“Cooking in your mouth” is what you do in Asian meals, when you are constantly orchestrating the dining experience by choosing different combinations of foods and putting them in your mouth in different amounts and at different times. Let’s go back to your mac and cheese and your hot dog. After you put your ketchup/mustard over the top of your dog and you take that first bite, are you really curious after that to taste that next bite and then the one after that? Why not? It’s because after the first bite, you already know what your last bite will taste like. It’s going to be just like your first. After your first bite of mac and cheese, is there any surprise or delight in eating the next one or the last? Not really because there’s going to be no contrast in flavor, texture, temperature after that first mouthful.

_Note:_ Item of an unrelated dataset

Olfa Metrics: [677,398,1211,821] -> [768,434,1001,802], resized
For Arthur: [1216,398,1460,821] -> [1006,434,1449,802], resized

So what does this mean to me as a cook/chef or as a person who grew up experiencing two different food cultures? When I try to come with a new burger special, I always try to incorporate some type of flavor, texture, color or temperature contrast in the burger. We periodically serve The Blue Burger which has bacon jam, crumbled blue cheese mixed with ranch, baby arugula, and fried onion strings. The bacon jam is cold, and because it’s prepared with apple cider vinegar and brown sugar, it has a flavor profile that includes, sweet, sour, salty, and smoky from the bacon. The blue cheese has a funky bite that can also be rich and creamy which contrasts with the sweet and sour of the bacon jam. While the bacon jam and blue cheese are cold when scooped onto the burger, the burger, bun and the crispy onion strings that go on top are hot. The last component to go on the burger is the arugula and where every other component on this burger special has been cooked or manipulated in some way, the arugula is simply added to give a freshness, lightness, pepperiness and veggie type of crunch to the whole thing. I tell my cooks not to put these ingredients on the burger evenly or perfectly so that with each bite, you don’t get an even amount of the combination of ingredients and flavors so that every bite will hopefully invite and entice the eater to take another bite.

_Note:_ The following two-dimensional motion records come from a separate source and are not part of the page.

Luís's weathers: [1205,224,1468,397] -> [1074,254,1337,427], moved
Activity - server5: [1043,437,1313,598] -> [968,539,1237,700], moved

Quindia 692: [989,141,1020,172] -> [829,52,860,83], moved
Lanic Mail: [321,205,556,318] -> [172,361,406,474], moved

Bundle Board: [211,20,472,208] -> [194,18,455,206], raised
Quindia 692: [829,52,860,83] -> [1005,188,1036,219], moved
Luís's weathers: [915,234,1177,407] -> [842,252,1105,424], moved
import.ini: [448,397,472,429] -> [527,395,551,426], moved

To my guests, these concepts and ideas are beyond their scope of thinking. They come to eat and enjoy and it’s my job as Chef to consider all these philosophies when preparing meals. For you, the dining public, my advice for having a more pleasurable dining experience is to look for contrast in your mouthfuls and your meals. Resist the temptation to make your food uniform for the sake of convenience and take every opportunity to make each mouthful slightly different.
Happy eating and I look forward to talking to you in another blog post. Thanks for reading.